The IMF’s World Economic Outlook projected compounded annual growth rates for 185 countries from 2013 through 2017. Over half of the countries featured in the top 20 of highest growth were from Africa. Sayeh believes that because the fundamentals of these economies were better than they had been for a long time in the region, steady growth was able to flourish. “This reduced fiscal deficit inflation, and the countries also benefited from debt relief, thereby making fiscal space for other priorities. Many sub-Saharan African countries were able to utilise counter-cyclical economic policies to insulate their economies from the downturn in the advanced countries,” she adds.

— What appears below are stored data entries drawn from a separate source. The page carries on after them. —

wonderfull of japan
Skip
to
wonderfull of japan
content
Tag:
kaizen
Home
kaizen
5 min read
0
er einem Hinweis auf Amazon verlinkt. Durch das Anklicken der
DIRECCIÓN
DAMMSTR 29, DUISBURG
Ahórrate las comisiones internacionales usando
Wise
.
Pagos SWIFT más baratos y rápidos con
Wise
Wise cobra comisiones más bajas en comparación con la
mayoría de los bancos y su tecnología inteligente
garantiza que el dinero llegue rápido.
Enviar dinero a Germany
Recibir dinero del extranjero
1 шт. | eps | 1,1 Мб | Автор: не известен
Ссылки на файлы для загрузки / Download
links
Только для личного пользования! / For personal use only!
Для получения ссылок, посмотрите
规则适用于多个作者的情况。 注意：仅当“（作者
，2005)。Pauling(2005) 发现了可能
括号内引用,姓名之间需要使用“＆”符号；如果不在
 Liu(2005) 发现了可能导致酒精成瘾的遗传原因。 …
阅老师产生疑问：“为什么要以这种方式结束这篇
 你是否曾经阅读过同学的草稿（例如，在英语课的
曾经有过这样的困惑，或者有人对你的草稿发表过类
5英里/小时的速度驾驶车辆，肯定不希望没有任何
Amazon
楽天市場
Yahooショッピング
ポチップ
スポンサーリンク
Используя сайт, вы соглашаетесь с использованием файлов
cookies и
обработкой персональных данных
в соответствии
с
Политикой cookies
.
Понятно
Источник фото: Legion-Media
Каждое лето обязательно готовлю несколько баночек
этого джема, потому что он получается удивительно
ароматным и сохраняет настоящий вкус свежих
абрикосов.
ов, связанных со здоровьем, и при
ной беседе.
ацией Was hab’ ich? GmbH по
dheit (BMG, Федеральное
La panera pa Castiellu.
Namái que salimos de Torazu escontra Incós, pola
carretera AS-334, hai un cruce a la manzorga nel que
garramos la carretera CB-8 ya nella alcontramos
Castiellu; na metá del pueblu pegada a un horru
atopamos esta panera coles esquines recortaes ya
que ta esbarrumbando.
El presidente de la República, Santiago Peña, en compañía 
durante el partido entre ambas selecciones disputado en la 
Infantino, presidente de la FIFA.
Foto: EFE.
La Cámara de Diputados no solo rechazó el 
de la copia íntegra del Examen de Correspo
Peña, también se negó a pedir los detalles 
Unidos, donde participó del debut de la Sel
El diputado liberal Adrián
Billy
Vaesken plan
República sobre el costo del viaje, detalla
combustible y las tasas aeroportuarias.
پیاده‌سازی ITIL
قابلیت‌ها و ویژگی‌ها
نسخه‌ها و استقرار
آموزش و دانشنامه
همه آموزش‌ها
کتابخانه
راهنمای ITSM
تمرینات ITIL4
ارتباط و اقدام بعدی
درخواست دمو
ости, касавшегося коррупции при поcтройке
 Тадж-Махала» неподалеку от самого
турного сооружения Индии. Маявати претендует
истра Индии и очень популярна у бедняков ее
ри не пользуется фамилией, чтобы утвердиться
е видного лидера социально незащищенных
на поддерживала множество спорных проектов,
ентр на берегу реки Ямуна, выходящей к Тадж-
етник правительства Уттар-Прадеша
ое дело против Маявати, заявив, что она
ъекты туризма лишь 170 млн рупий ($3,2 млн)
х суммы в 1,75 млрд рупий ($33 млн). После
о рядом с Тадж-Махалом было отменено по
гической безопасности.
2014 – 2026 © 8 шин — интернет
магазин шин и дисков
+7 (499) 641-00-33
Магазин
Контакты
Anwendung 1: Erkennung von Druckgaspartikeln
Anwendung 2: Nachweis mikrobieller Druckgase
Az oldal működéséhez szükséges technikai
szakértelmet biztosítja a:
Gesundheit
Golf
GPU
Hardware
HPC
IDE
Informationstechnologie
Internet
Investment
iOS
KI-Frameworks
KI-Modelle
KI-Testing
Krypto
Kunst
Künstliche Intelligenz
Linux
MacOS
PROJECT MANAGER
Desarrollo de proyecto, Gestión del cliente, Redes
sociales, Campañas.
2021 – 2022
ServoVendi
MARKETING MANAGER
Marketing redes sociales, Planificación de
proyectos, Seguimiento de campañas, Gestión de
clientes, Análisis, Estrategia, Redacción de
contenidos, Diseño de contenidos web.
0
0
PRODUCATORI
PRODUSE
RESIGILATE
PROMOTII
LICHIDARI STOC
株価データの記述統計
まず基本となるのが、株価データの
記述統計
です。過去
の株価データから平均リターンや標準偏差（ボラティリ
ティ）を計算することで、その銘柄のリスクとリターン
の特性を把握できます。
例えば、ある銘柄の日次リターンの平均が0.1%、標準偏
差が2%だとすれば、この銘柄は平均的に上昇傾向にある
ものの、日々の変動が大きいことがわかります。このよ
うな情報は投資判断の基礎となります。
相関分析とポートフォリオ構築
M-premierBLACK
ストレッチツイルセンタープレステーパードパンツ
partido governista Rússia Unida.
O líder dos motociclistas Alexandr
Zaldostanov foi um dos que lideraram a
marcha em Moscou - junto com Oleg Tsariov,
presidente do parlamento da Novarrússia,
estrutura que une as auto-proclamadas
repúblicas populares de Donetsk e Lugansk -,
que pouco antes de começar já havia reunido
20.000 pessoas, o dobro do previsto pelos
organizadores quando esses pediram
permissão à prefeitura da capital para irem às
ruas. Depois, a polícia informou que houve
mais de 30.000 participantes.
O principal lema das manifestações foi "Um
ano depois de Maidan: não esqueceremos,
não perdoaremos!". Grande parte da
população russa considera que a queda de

Despite this good news for the lower income bracket countries, those in Africa with more developed economies have not grown as robustly over the last few years.
The reason for this is quite simple, Sayeh explains. “Those middle-income countries with closer trade links and ties to Europe – through manufactured goods and tourism – did not do as well. South Africa for example was hit badly. Its growth in 2012 was below 2.5%.
“This is because there are still strong ties between South Africa and Europe. In Nigeria, the economy was affected primarily by floods. This led to lower growth in agriculture.”
“But most of the low-income countries in the region have done reasonably well. This is also where the bulk of the poor in sub-Saharan Africa live. So overall, there has been a reasonably good outcome in terms of resilience shown amid the crisis.”
But Sayeh admits that the growth rates of economies do not tell the entire story of each individual country and labour market. In the IMF’s Regional Economic Outlook, Sub-Saharan Africa, there was an entire chapter dedicated to structural transformation: this is where workers shift from low average labour productivity to those with higher aver-age labour productivity. This can then contribute to an increase in the average labour productivity for the economy as a whole.
Sayeh says that although the report found there has been structural transformation in Africa in the past decade, it has been less widespread than in Asia.
Moreover, in contrast to low-income countries in South Asia, where the manufacturing industry is booming, the share of employment and output in manufacturing in low-income African countries has generally been weak, most notably in agriculture. “The IMF thinks there is a clear need to raise the productivity in agriculture in Africa. Output per worker is very low in agriculture, with severe deficiency, in terms of availability of good quality seeds, fertiliser, and suitable irrigation levels,” says Sayeh. “The bulk of employment – almost 70% in Africa – is in agriculture. So raising productivity there is critical from the perspective of inclusion as well.”
Nearly five years into her current position as director of the African Department at the IMF, Sayeh has witnessed one global recession, and two severe food price crises. Despite these small setbacks, the general mood in the IMF is one of optimism for the future of African countries in the coming decade.
I ask Sayeh one final question: in what area is the IMF expecting to see more progress within Africa in the coming years?
And where is there room for improvement? “Progress is perhaps slower than what we might have wanted on the governance side,” she responds. “But there have been moves in the right direction there. And adding a second executive to each of the two African chairs on the IMF board has really helped. It’s also extremely important in the longterm perspective that African economies diversify, export, and reduce their reliance on commodities.”